Medication Reconciliation Toolkit
The AAAHC's new medication reconciliation toolkit includes this list of essential elements determined by the National Institute of Standards and Technology:
- Prescribed vs. dispensed medication;
- Prescriber name;
- Dispensing pharmacy;
- Prescription date;
- Dispensed date;
- Administration start and end dates;
- Drug status (active, on hold, history, no longer active);
- Textual drug description (name, strength, unit of measure, dosage form) or coded medication (name, strength, dosage form);
- Quantity prescribed;
- Quantity dispensed;
- Number of days’ supply;
- Whether refills are allowed;
- Administration directions;
- Alerts (allergies or intolerances; drug interactions);
- Fulfillment instructions (substitutions or dispense as written).

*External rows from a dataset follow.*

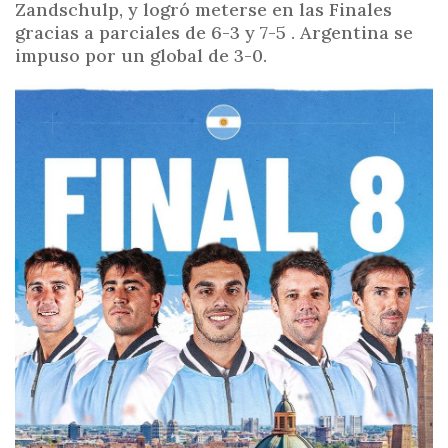
Zandschulp, y logró meterse en las Finales
gracias a parciales de 6-3 y 7-5 . Argentina se
impuso por un global de 3-0.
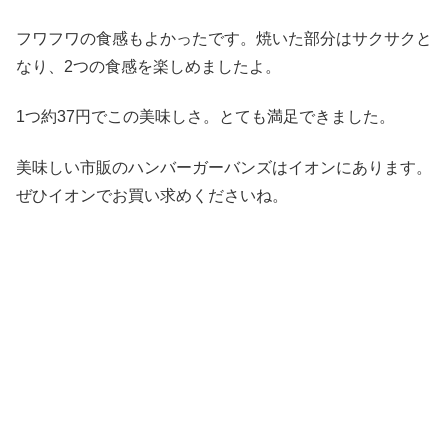
フワフワの食感もよかったです。焼いた部分はサクサクと
なり、2つの食感を楽しめましたよ。
1つ約37円でこの美味しさ。とても満足できました。
美味しい市販のハンバーガーバンズはイオンにあります。
ぜひイオンでお買い求めくださいね。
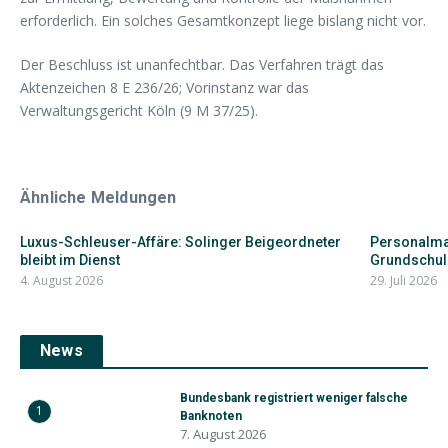
erforderlich. Ein solches Gesamtkonzept liege bislang nicht vor.
Der Beschluss ist unanfechtbar. Das Verfahren trägt das
Aktenzeichen 8 E 236/26; Vorinstanz war das
Verwaltungsgericht Köln (9 M 37/25).
Ähnliche Meldungen
Luxus-Schleuser-Affäre: Solinger Beigeordneter
Personalman
bleibt im Dienst
Grundschul
4. August 2026
29. Juli 2026
News
Bundesbank registriert weniger falsche
1
Banknoten
7. August 2026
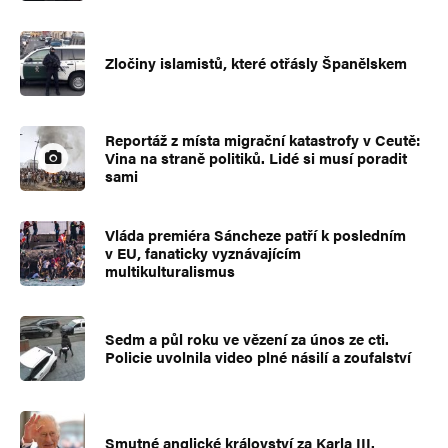
Zločiny islamistů, které otřásly Španělskem
Reportáž z místa migrační katastrofy v Ceutě:
Vina na straně politiků. Lidé si musí poradit
sami
Vláda premiéra Sáncheze patří k posledním
v EU, fanaticky vyznávajícím
multikulturalismus
Sedm a půl roku ve vězení za únos ze cti.
Policie uvolnila video plné násilí a zoufalství
Smutné anglické království za Karla III.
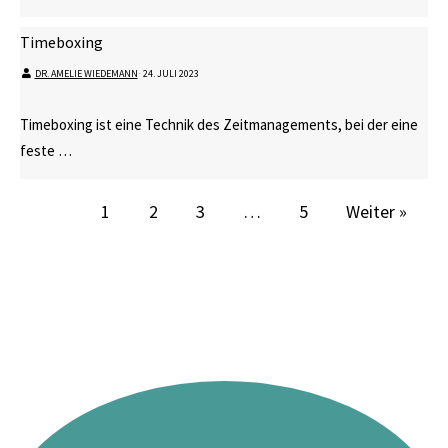
Timeboxing
DR. AMELIE WIEDEMANN
⋅
24. JULI 2023
Timeboxing ist eine Technik des Zeitmanagements, bei der eine
feste …
1
2
3
…
5
Weiter »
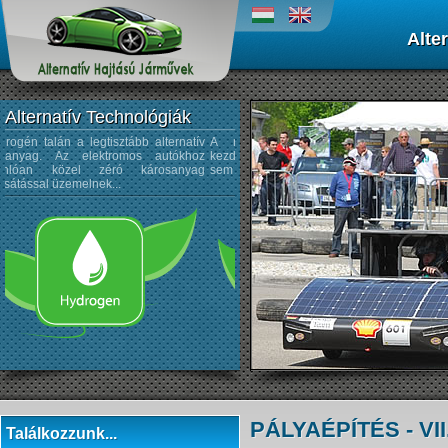
Alte
Alternatív Technológiák
A napenergiát az űrtechnológiában
Működési elvük, hogy sűrített lev
kezdték alkalmazni, és az autógyártásban
hordoznak egy, vagy több palack
sem újdonság a napelemek használata...
amivel munkahengerekben dugatty
vagy légmotort hajtanak meg...
PÁLYAÉPÍTÉS - VII.
Találkozzunk...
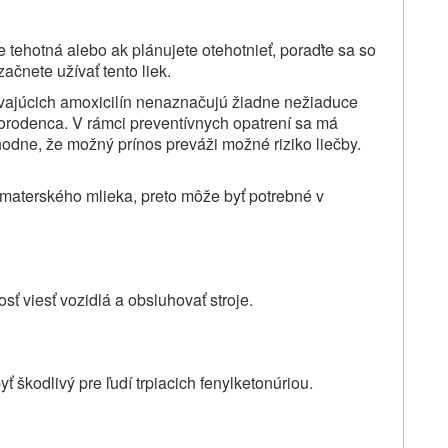
te tehotná alebo ak plánujete otehotnieť, poraďte sa so
čnete užívať tento liek.
vajúcich amoxicilín nenaznačujú žiadne nežiaduce
vorodenca. V rámci preventívnych opatrení sa má
zhodne, že možný prínos preváži možné riziko liečby.
 materského mlieka, preto môže byť potrebné v
ť viesť vozidlá a obsluhovať stroje.
ť škodlivý pre ľudí trpiacich fenylketonúriou.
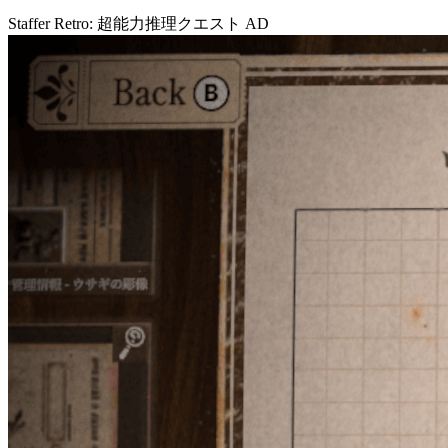
Staffer Retro: 超能力推理クエスト
AD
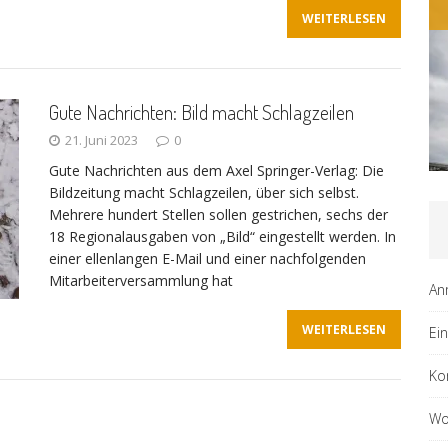
WEITERLESEN
Gute Nachrichten: Bild macht Schlagzeilen
21. Juni 2023
0
Gute Nachrichten aus dem Axel Springer-Verlag: Die
Bildzeitung macht Schlagzeilen, über sich selbst.
Mehrere hundert Stellen sollen gestrichen, sechs der
18 Regionalausgaben von „Bild“ eingestellt werden. In
einer ellenlangen E-Mail und einer nachfolgenden
Mitarbeiterversammlung hat
An
WEITERLESEN
Ei
Ko
Wo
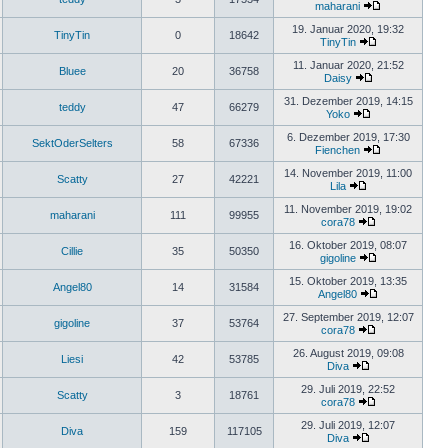
maharani
19. Januar 2020, 19:32
TinyTin
0
18642
TinyTin
11. Januar 2020, 21:52
Bluee
20
36758
Daisy
31. Dezember 2019, 14:15
teddy
47
66279
Yoko
6. Dezember 2019, 17:30
SektOderSelters
58
67336
Fienchen
14. November 2019, 11:00
Scatty
27
42221
Lila
11. November 2019, 19:02
maharani
111
99955
cora78
16. Oktober 2019, 08:07
Cillie
35
50350
gigoline
15. Oktober 2019, 13:35
Angel80
14
31584
Angel80
27. September 2019, 12:07
gigoline
37
53764
cora78
26. August 2019, 09:08
Liesi
42
53785
Diva
29. Juli 2019, 22:52
Scatty
3
18761
cora78
29. Juli 2019, 12:07
Diva
159
117105
Diva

Medication reconciliation can reduce problems for patients and prevent some ED visits and hospital admissions. A new toolkit educates ambulatory providers about how to avoid preventable adverse drug events. Providers should familiarize themselves with the medications their patients are taking before procedures, ensure accurate medication information and instructions after surgery, and learn how medications taken presurgery can affect patients if they are taking that medication in the days leading up to surgery.